Louis Cezanne, it is true, halved the allowance when he found out that in Paris, the nearly 40-year-old Paul had long been keeping a common-law wife and their child. But Marie-Hortense Fiquet is almost the only amatory interest in the artist's career, and although Danchev valiantly tries to see her in three dimensions, the evidence is just too slight to gain purchase - especially as she never looks the same from one depiction by her husband to the next. (As Danchev nicely puts it: "A Cezanne portrait is more a thereness than a likeness.")
During Cezanne's financial contretemps with his father, it was Zola, the schoolfellow turned literary celeb, who stepped in with loans. It's long been assumed this friendship of Cezanne's was betrayed and broken when Zola published his melodrama about an artist doomed by "heroic madness". But again Danchev reads the evidence more subtly. He portrays a more gradual divergence, ending with in one corner a political loudmouth, hosting suppers in his mansion outside Paris, while in the other a no less proud recluse shunts canvases in and out of a self-designed studio on the outskirts of Aix.
With relatively little to work with dramatically, Danchev creates his Cezanne by a method that in less capable hands would seem outrageous. He assembles him out of emotions gathered from other people's lives. How did Cezanne feel about his father? Let's read what Franz Kafka had to say about his own. For Cezanne's sense of self-worth, go to Paul Valery writing about Stendhal. A Samuel Beckett short story gives us an angle on the eventual marriage to Marie-Hortense; while Gustave Flaubert can voice whatever disdain the artist felt for critics, the bourgeois and his fellow Provencals.
Equally, the paintings come to life as they have lived in others' eyes. Ginsberg's poetic witness is joined by Seamus Heaney, Derek Walcott and Rainer-Maria Rilke, whose letters about a 1907 Cezanne retrospective remain more vivid than anything written about the paintings since. Stan Brakhage, Alberto Giacometti and Martin Heidegger all put in a word. Danchev seems to report back from a cultural meta-space in which high artistic achievements in every medium and from every era interconnect.
Why should we trust him to do so? First, because his own prose is so witty, mobile and sensitive; second, because to a lay reader it seems grounded in long and thoughtful study of the primary sources; third, because that study brings out how committed a reader Cezanne himself was, a devotee of poetry from Virgil to Charles Baudelaire. This feeds Danchev's argument that the imagination of this alleged obsessive was "richer than is generally realised, and rather less strange". Danchev paces around the chronology fairly freely, pursuing whatever line of thought engages him, genially holding the stage.
Trying to close in on Cezanne's landscapes and still lifes from the years before his death at 67, the approach does hit a limit. In the face of those uniquely momentous arguments between eyesight and the world, one instinct tells Danchev to pile up appreciations and circumstantial data and another, more wisely, to submit to silence. Seeing beyond the outward man, the supposed fractured sociopath, he would like to relay the substance of the painter who undertook to deliver "truth" in his art: "Cezanne's truth may be more important than Cezanne's doubt."
But that truth is for showing, not telling. These pages reach their high point with a photo of an old man in a hat and tatty jacket, standing between a country wall and a tripod easel, brush poised before the canvas, eyes staring out. Transfixed, Danchev's happy eloquence for once stutters to a stop. "He is painting. This is it."

▶ **ACTIVITY**
The review of Danchev's Cezanne book names the writers whose words Danchev borrows to convey Cezanne's own feelings. List them.

▶ **RECORDS SUPPLIED**
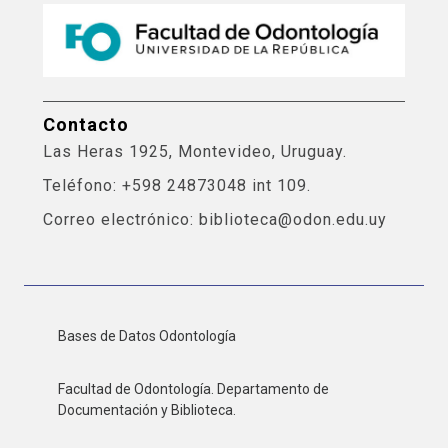
Contacto
Las Heras 1925, Montevideo, Uruguay.
Teléfono: +598 24873048 int 109.
Correo electrónico: biblioteca@odon.edu.uy
Bases de Datos Odontología
Facultad de Odontología. Departamento de
Documentación y Biblioteca.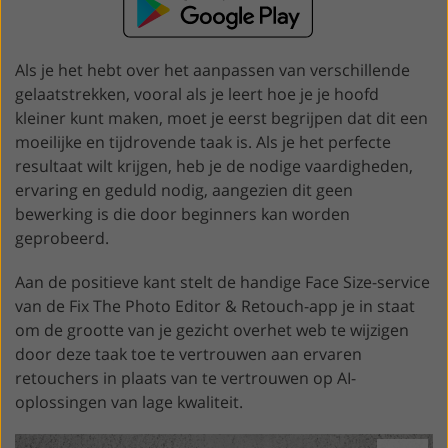
Als je het hebt over het aanpassen van verschillende
gelaatstrekken, vooral als je leert hoe je je hoofd
kleiner kunt maken, moet je eerst begrijpen dat dit een
moeilijke en tijdrovende taak is. Als je het perfecte
resultaat wilt krijgen, heb je de nodige vaardigheden,
ervaring en geduld nodig, aangezien dit geen
bewerking is die door beginners kan worden
geprobeerd.
Aan de positieve kant stelt de handige Face Size-service
van de Fix The Photo Editor & Retouch-app je in staat
om de grootte van je gezicht overhet web te wijzigen
door deze taak toe te vertrouwen aan ervaren
retouchers in plaats van te vertrouwen op AI-
oplossingen van lage kwaliteit.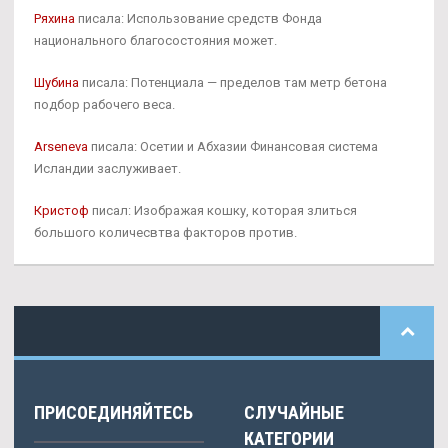
Ряхина
писала: Использование средств Фонда
национального благосостояния может.
Шубина
писала: Потенциала — пределов там метр бетона
подбор рабочего веса.
Arseneva
писала: Осетии и Абхазии Финансовая система
Исландии заслуживает.
Кристоф
писал: Изображая кошку, которая злиться
большого количесвтва факторов против.
ПРИСОЕДИНЯЙТЕСЬ
СЛУЧАЙНЫЕ
КАТЕГОРИИ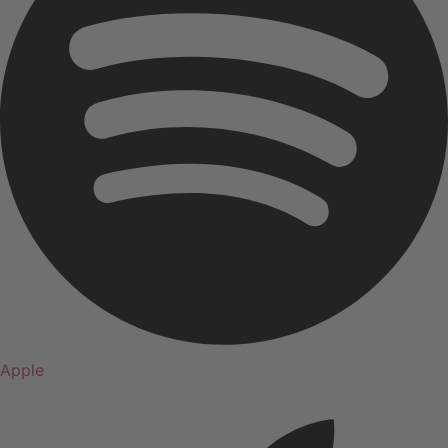
Apple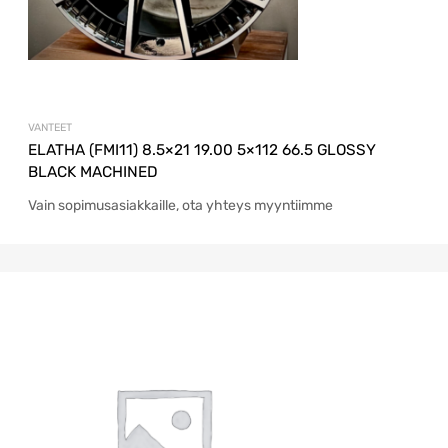
VANTEET
ELATHA (FMI11) 8.5×21 19.00 5×112 66.5 GLOSSY
BLACK MACHINED
Vain sopimusasiakkaille, ota yhteys myyntiimme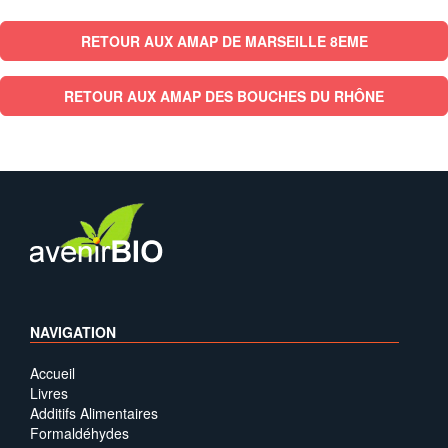
RETOUR AUX AMAP DE MARSEILLE 8EME
RETOUR AUX AMAP DES BOUCHES DU RHÔNE
NAVIGATION
Accueil
Livres
Additifs Alimentaires
Formaldéhydes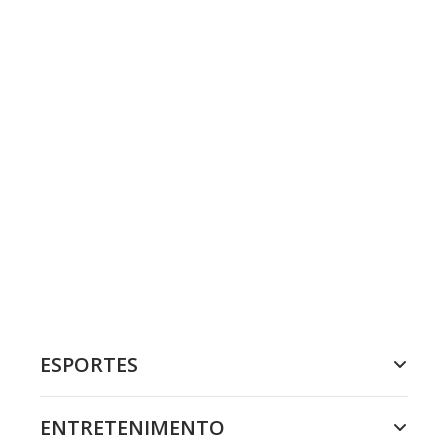
ESPORTES
ENTRETENIMENTO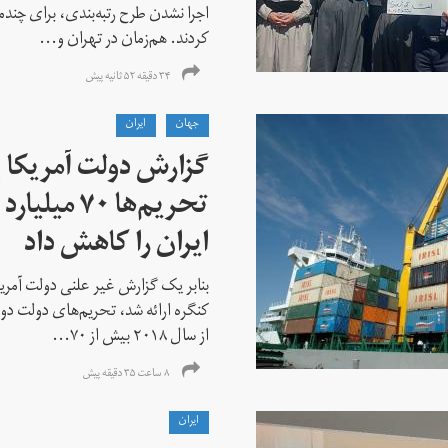
اجرا نشدن طرح رتبه‌بندی، برای چن
کردند. هم‌زمان در تهران و...
۳۴ دقیقه ۵۲ ثانیه پیش
جهان
ايران
گزارش دولت آمریکا ب
تحریم‌ها ۷۰
ایران را کاهش داد
بنابر یک گزارش غیر علنی دولت آمریکا
کنگره ارائه شد، تحریم‌های دولت دو
از سال ۲۰۱۸ بیش از ۷۰...
۸ ساعت ۳۵ دقیقه پیش
ايران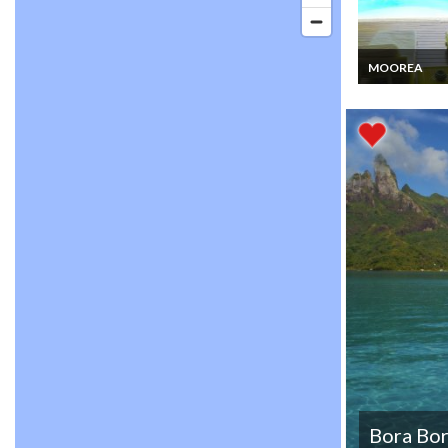
MOOREA
Location Villa
Moorea vue me
piscine privée
Bora Bo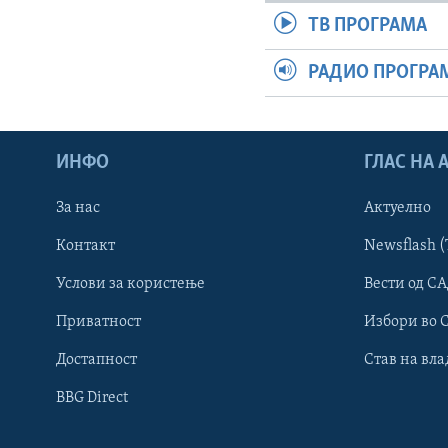
ТВ ПРОГРАМА
РАДИО ПРОГРА
ИНФО
ГЛАС НА
За нас
Актуелно
Контакт
Newsflash (
Learning English
Услови за користење
Вести од СА
Приватност
Избори во 
НАКУСО...
Достапност
Став на вла
BBG Direct
Јазици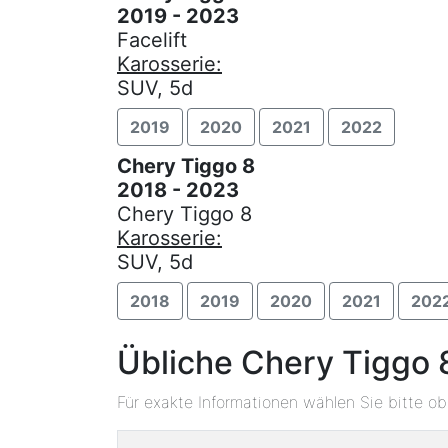
2019 - 2023
Facelift
Karosserie:
SUV, 5d
2019
2020
2021
2022
Chery Tiggo 8
2018 - 2023
Chery Tiggo 8
Karosserie:
SUV, 5d
2018
2019
2020
2021
202
Übliche Chery Tiggo 
Für exakte Informationen wählen Sie bitte o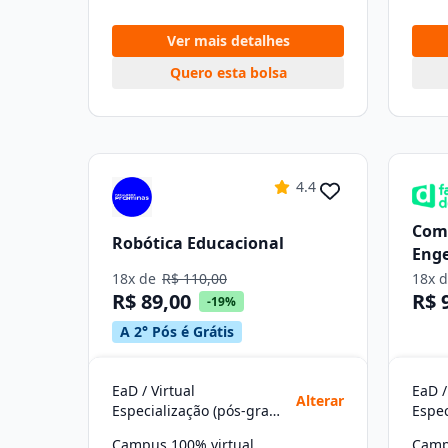
Ver mais detalhes
Quero esta bolsa
4.4
Com
Robótica Educacional
Eng
18x de
R$ 110,00
18x 
R$ 89,00
R$ 
-19%
A 2° Pós é Grátis
EaD / Virtual
EaD /
Alterar
Especialização (pós-graduação)
Campus 100% virtual
Camp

▶ **RESULT OF THIS EXERCISE**
Franz Kafka, Paul Valery, Samuel Beckett, Gustave Flaubert